Problem: Rewrite each line in all of the records as a JSON list of strings, one string per line, with blank lines dropped. Don't include the pictures.

Data entries
★ ★ ★

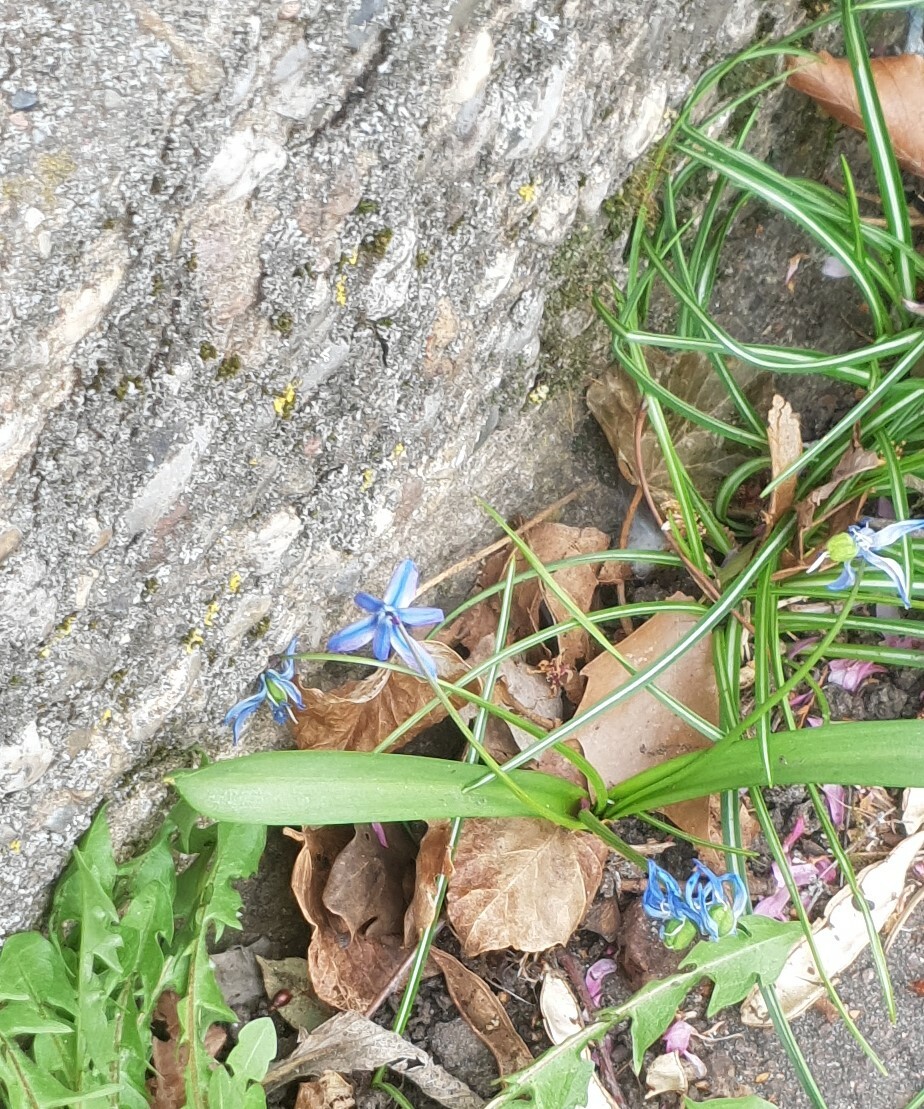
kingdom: Plantae
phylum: Tracheophyta
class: Liliopsida
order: Asparagales
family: Asparagaceae
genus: Scilla
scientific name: Scilla siberica
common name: Siberian squill
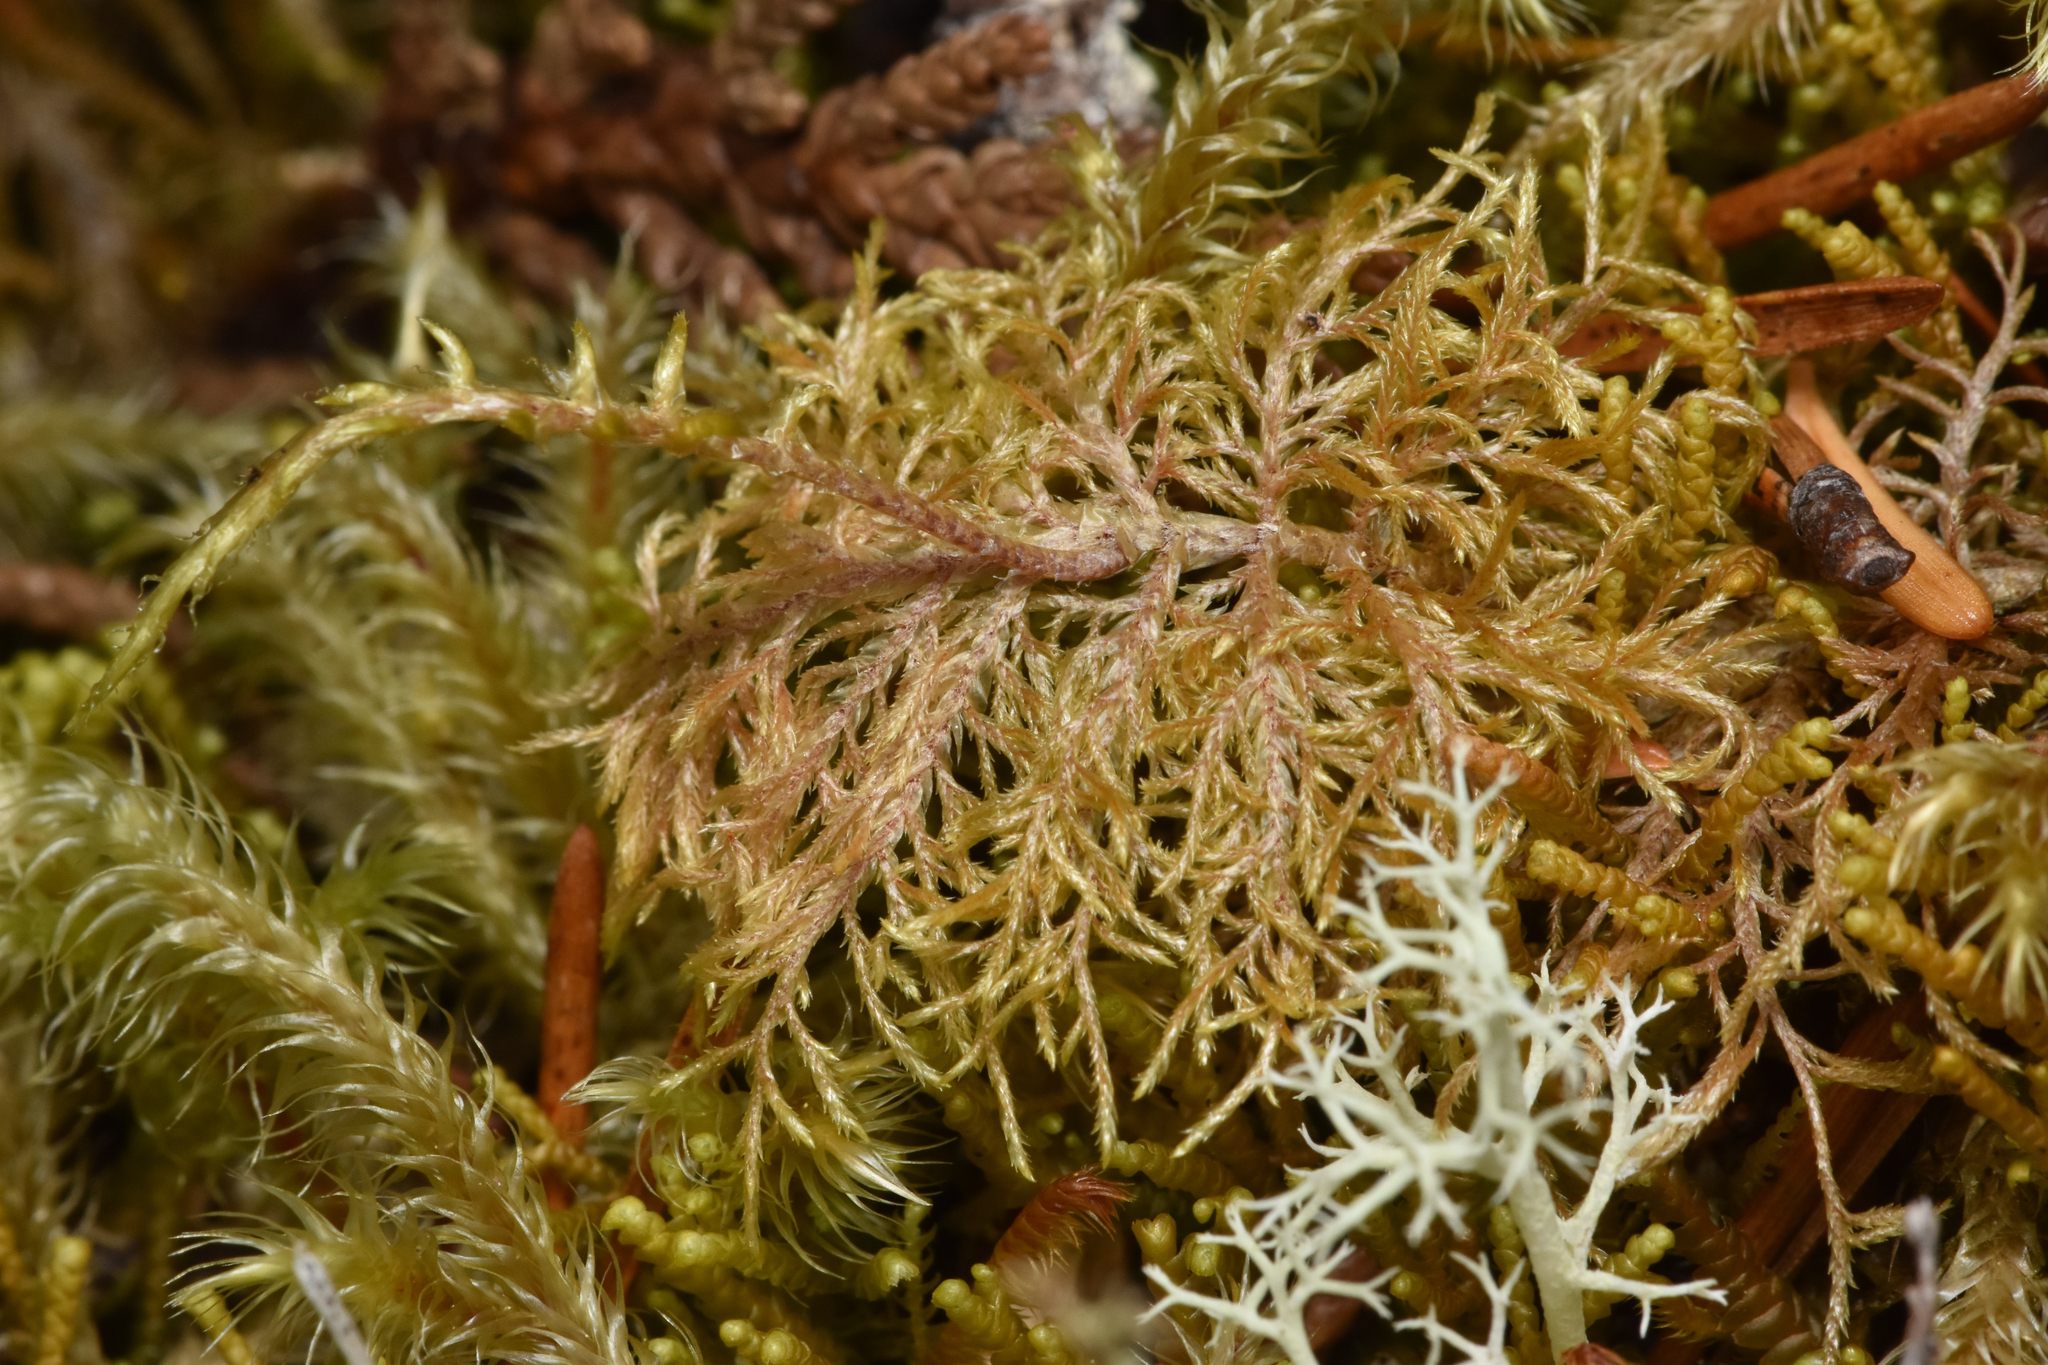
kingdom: Plantae
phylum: Bryophyta
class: Bryopsida
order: Hypnales
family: Hylocomiaceae
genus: Hylocomium
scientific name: Hylocomium splendens
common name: Stairstep moss
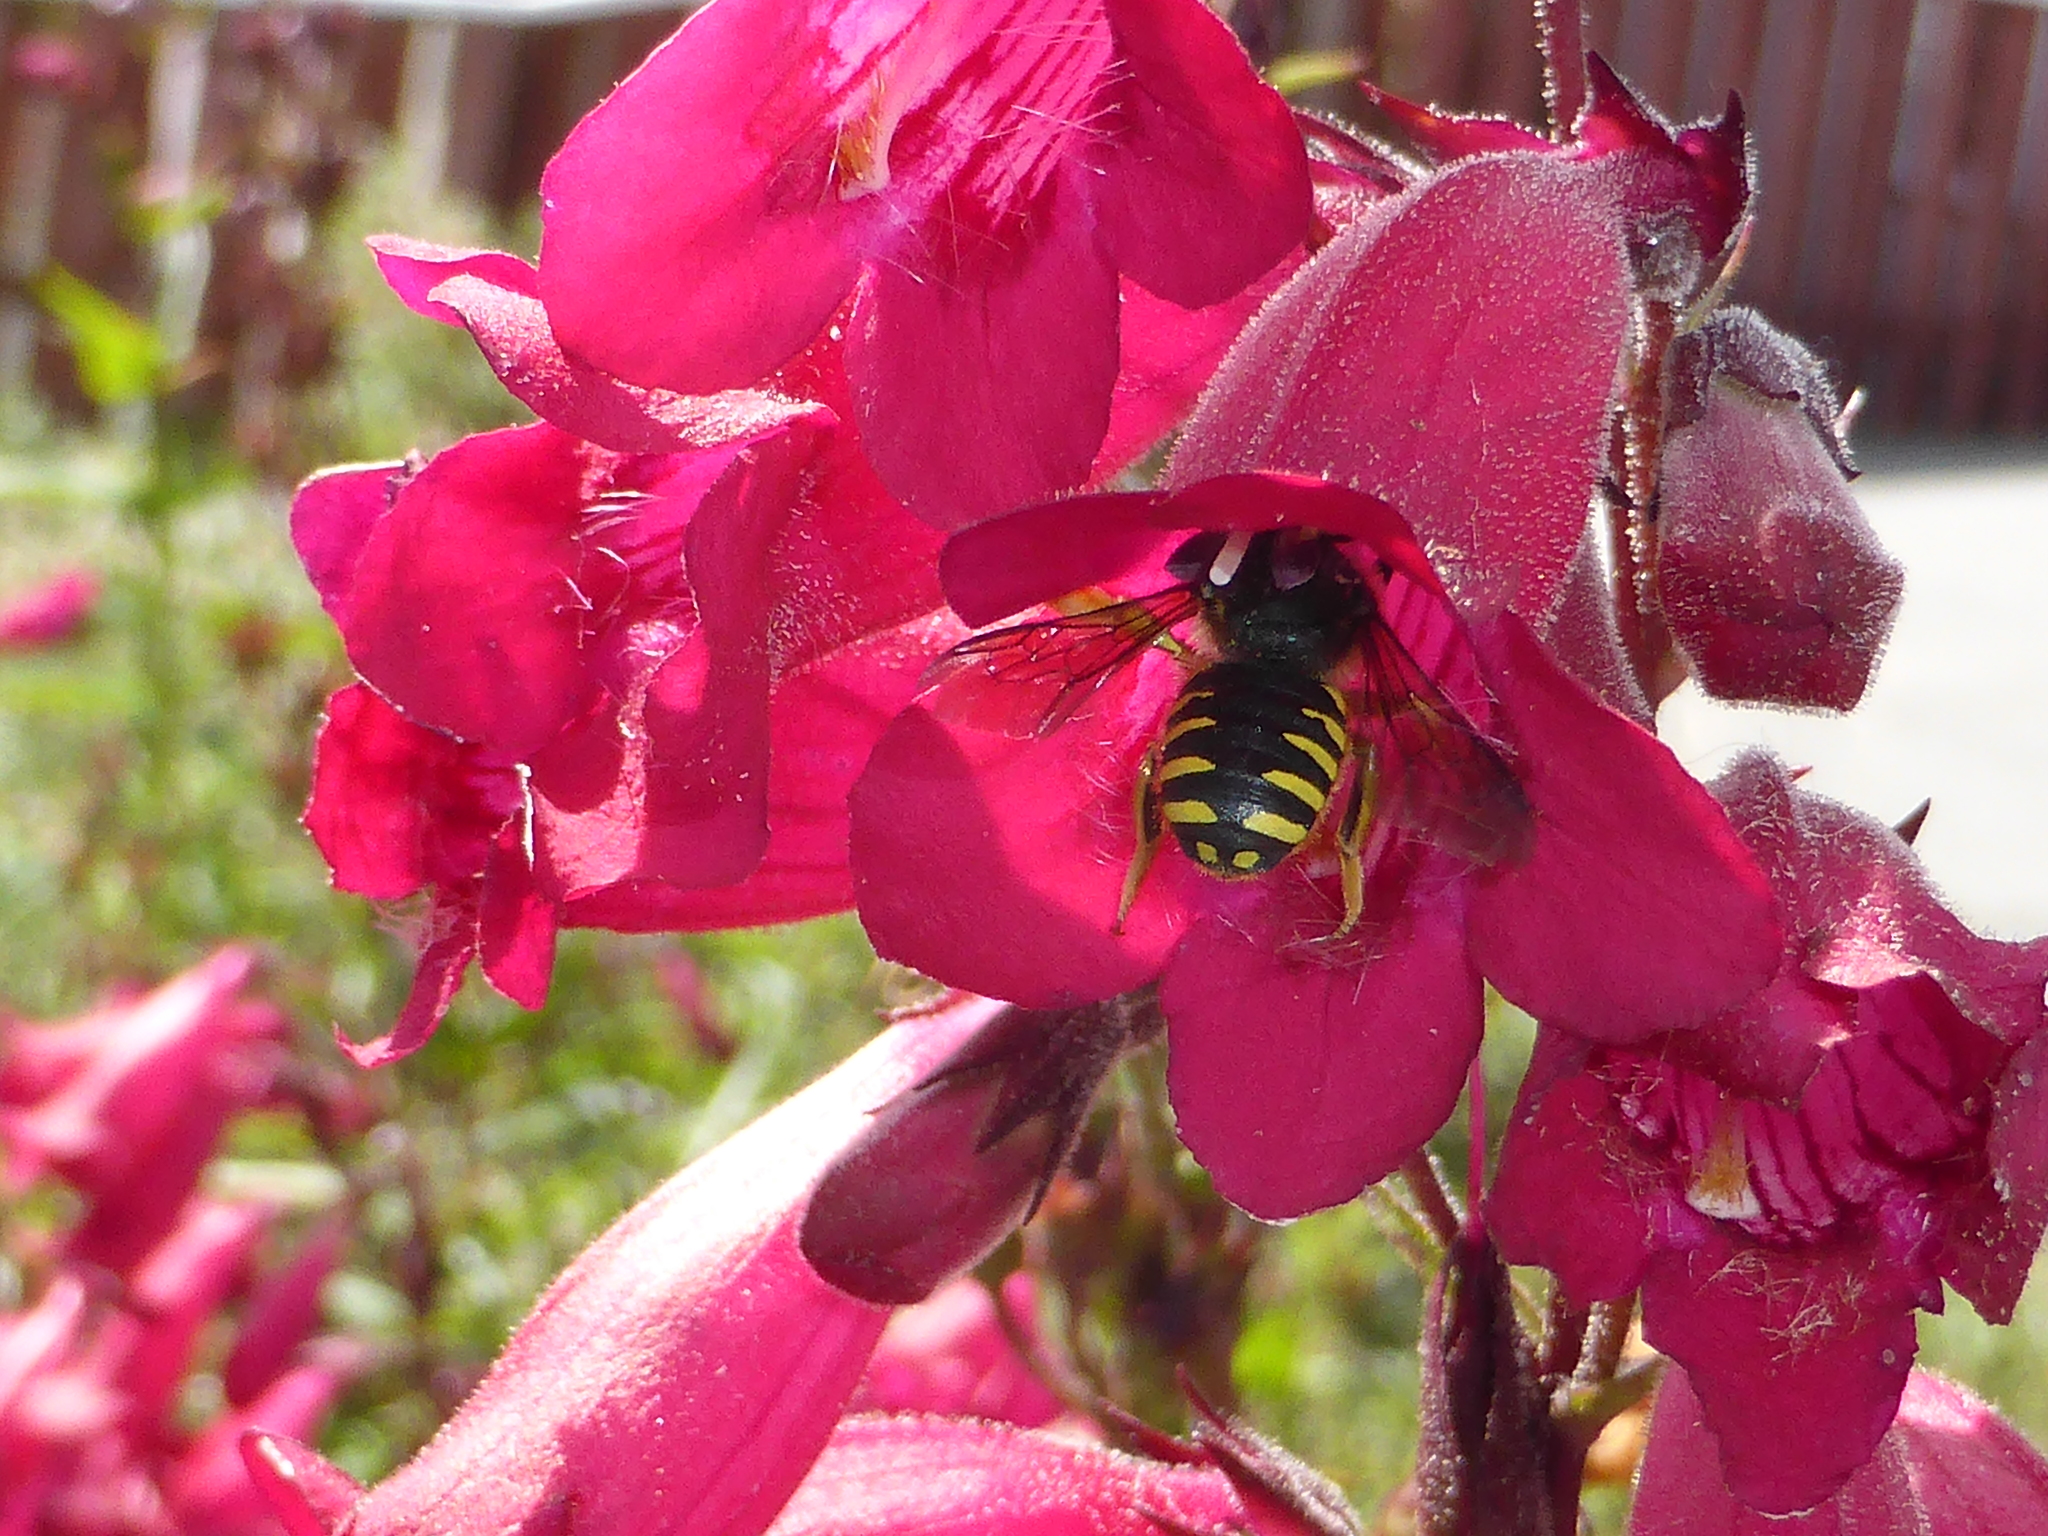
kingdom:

★ ★ ★

Result of this task:
[
  "kingdom: Plantae",
  "phylum: Tracheophyta",
  "class: Liliopsida",
  "order: Asparagales",
  "family: Asparagaceae",
  "genus: Scilla",
  "scientific name: Scilla siberica",
  "common name: Siberian squill",
  "kingdom: Plantae",
  "phylum: Bryophyta",
  "class: Bryopsida",
  "order: Hypnales",
  "family: Hylocomiaceae",
  "genus: Hylocomium",
  "scientific name: Hylocomium splendens",
  "common name: Stairstep moss",
  "kingdom:"
]